The conversation functioned across a variety of interlocking topics. On one level, all members were interested and comfortable with the invitation to think along with "Post-Humanism" to imagining bodies (including the human body) not as a discrete subject, but as an array of changing, exchanging, and permeable systems of objects (which may possess different degrees of subjectivity). On a second level, we parsed Chorost's attempts to draw strict distinctions between things such as Cyborgs, Androids, Robots, and Humans. We developed our own working understanding of the terms (apart from Chorost) but generally agreed that such beings in life and literature often seen to cross or straddle these categories despite our attempts to pin them down. On a third level, we contemplated Chrosost's attitudes towards gender, sexuality, and disability which appeared strikingly to work hard to assert hierarchical and defined differences in bodies, despite his concentration on how his own body and identity is deconstructed by his hearing-aid; this attitude was then compared with Haraway's proposals for an inter-penetrating material feminism.

Thursday, September 13, 2012

September Meeting (Low Theory)


The Queer Art of Failure
by J. Jack Halberstam

As the inaugural meeting of MATCH (Mobilizing an Active Theory Community in the Humanities) it is perhaps pointed that we began by reading the chapter on "Low Theory" from J. Jack Halberstam's book the Queer Art of Failure. There was the added benefit to all that Halberstam would be joining George Washington on a week-long residency, coinciding with the release of his new book GaGa Feminism. This gave us all a chance to familiarize ourselves with his work before his visit.

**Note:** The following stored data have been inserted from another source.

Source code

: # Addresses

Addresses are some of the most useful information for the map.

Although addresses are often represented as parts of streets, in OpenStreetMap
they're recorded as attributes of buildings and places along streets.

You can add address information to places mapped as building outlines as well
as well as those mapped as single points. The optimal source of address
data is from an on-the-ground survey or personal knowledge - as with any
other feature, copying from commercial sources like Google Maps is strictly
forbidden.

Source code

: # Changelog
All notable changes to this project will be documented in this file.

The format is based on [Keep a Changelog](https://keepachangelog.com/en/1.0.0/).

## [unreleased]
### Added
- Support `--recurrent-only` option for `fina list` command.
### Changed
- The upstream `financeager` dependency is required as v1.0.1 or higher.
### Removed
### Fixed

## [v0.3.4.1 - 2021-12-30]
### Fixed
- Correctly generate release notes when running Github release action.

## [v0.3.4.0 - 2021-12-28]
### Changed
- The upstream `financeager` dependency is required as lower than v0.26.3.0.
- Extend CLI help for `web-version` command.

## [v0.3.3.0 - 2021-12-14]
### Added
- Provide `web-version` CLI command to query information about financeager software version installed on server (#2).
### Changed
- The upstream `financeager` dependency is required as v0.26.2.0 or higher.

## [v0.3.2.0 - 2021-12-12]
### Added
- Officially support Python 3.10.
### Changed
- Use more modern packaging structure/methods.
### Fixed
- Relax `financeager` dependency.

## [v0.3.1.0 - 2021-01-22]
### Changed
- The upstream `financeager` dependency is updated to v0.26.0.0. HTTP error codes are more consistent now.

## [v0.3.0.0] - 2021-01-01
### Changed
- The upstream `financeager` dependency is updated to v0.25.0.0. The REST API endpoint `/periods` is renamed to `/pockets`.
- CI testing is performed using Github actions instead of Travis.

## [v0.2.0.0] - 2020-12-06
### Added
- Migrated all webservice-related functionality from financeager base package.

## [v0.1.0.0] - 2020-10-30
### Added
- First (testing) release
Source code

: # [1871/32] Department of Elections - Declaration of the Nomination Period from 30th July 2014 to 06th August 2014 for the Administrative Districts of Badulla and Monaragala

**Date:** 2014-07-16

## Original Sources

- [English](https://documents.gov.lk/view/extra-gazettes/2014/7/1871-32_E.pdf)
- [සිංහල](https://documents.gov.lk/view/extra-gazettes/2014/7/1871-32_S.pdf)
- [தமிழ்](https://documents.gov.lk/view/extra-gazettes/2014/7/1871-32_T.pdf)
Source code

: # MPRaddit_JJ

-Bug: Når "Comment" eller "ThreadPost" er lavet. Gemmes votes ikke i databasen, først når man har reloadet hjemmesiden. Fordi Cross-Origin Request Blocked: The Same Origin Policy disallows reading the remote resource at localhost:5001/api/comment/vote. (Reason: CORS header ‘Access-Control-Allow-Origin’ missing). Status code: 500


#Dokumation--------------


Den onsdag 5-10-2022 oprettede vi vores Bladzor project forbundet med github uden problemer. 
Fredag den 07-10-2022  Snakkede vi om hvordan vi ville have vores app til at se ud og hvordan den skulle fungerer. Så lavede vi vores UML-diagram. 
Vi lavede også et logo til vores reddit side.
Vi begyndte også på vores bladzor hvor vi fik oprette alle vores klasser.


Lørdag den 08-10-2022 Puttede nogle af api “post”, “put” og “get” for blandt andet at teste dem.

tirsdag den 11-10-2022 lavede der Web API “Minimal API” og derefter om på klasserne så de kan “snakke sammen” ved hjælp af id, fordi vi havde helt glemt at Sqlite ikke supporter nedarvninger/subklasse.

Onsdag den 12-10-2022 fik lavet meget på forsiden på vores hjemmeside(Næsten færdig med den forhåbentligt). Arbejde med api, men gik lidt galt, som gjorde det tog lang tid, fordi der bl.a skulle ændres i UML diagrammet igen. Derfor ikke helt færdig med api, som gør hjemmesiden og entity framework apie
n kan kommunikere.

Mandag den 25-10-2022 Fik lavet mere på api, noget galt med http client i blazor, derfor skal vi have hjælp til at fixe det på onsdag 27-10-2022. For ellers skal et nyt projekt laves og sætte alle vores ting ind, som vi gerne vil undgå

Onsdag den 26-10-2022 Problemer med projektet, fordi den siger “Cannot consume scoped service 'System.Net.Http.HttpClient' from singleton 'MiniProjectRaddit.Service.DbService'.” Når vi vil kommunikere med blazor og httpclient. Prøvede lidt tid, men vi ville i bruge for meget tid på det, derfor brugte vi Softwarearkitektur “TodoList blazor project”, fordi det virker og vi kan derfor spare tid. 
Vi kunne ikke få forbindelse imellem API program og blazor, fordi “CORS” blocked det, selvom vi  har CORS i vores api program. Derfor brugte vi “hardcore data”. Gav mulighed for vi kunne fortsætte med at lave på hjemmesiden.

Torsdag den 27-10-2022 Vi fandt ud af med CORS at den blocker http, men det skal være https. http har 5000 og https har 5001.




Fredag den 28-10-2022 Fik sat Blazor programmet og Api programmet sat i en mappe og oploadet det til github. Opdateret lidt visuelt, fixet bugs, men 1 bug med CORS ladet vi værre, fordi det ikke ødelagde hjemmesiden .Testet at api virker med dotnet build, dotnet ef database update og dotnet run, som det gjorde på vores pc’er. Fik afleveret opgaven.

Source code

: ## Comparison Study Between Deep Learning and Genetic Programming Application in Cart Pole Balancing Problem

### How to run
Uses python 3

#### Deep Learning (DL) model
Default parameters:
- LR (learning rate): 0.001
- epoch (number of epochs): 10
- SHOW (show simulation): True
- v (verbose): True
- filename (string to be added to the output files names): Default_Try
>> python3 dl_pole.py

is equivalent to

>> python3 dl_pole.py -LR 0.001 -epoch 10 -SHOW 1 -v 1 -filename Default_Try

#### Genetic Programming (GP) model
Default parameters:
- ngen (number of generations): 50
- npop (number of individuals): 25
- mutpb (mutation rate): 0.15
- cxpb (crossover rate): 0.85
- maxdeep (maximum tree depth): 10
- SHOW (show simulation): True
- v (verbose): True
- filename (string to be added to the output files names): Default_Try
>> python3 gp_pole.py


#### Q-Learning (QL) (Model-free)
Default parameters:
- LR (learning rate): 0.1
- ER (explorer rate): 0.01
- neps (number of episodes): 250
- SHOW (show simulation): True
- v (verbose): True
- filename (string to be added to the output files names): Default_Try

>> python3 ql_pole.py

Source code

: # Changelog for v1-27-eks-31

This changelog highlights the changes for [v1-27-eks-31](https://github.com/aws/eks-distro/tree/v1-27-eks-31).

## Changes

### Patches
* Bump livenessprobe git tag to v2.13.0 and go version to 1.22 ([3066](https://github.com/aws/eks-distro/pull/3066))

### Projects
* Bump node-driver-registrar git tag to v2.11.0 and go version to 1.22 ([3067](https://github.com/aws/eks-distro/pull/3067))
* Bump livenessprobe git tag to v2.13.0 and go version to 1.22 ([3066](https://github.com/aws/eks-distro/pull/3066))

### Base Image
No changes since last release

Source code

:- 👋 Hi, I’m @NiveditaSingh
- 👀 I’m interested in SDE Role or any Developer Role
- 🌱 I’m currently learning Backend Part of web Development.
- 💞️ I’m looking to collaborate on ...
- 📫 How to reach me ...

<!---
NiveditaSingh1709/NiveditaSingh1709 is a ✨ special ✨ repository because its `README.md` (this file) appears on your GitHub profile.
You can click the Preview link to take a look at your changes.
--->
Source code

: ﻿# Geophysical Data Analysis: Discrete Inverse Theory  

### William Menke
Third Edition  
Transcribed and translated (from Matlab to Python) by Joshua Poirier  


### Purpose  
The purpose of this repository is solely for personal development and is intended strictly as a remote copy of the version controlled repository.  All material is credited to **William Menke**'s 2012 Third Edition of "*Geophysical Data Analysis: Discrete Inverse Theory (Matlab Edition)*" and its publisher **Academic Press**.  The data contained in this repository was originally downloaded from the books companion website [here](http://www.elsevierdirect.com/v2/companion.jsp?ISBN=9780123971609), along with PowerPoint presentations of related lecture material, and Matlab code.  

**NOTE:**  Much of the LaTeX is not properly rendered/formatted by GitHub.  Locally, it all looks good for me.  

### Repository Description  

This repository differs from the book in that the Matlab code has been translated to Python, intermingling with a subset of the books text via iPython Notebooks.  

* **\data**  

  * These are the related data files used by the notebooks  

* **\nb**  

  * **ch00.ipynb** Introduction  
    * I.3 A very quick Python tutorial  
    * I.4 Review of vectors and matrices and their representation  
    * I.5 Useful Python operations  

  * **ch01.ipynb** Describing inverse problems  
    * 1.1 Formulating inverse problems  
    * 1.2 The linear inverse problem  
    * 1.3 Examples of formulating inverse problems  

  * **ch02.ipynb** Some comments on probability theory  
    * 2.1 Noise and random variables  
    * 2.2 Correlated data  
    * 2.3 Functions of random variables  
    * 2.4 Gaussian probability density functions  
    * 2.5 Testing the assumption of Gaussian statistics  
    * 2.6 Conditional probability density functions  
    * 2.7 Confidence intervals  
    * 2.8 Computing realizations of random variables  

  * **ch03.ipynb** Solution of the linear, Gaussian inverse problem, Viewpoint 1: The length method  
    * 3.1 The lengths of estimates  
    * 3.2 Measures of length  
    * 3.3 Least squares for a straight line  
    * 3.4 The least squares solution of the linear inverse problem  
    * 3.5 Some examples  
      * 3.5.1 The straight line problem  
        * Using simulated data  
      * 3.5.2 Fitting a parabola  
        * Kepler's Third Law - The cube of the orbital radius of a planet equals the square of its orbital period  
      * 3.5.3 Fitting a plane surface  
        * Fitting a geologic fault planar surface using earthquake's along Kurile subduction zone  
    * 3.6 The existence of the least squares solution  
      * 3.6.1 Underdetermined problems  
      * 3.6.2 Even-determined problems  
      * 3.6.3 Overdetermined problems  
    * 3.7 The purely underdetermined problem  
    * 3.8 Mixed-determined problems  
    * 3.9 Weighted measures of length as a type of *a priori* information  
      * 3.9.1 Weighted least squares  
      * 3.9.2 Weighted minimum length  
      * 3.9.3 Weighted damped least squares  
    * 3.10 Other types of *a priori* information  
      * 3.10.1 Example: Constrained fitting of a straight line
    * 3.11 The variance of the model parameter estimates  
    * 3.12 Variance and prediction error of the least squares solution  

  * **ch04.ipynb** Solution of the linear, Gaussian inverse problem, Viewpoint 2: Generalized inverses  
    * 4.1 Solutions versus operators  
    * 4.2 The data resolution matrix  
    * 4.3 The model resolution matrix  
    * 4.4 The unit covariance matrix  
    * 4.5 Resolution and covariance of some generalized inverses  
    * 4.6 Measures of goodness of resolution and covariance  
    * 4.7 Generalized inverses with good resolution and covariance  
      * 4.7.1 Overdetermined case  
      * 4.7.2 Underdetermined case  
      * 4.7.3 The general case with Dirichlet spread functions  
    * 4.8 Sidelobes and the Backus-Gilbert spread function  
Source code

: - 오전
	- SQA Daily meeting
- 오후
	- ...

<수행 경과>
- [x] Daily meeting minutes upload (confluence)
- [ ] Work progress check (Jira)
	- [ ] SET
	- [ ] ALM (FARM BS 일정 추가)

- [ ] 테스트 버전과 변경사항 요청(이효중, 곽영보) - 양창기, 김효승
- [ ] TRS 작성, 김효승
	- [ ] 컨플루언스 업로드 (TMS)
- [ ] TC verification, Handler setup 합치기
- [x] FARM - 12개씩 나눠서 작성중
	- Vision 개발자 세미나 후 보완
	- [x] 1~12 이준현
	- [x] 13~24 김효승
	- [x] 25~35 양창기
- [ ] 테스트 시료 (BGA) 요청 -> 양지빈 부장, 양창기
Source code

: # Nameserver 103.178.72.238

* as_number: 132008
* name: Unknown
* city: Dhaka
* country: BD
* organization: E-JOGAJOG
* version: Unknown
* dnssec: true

Attention circulated around the invitation to make what we read, write, and discuss personal and not to be afraid to fail in the process. Critiques were levied however around the difficulties that the open risk-taking and counter establishment methodologies called for by Halberstam have for those in vulnerably positions within the academy, especially graduate students. Embracing failure and snubbing the ivory tower may be all and well for a professor well tenured and secure in public opinion, but may be the death-blow for those that are just trying to break into the field. All in all, however, the book's invitation and lively style was exciting and we certainly took the invitation to be open and radical to heart, at very least in communities such as MATCH were we can be more free to fail. This is not a working group for masters, but peers, who are willing to take on such fellowship, wherever their current profession, station, or discipline.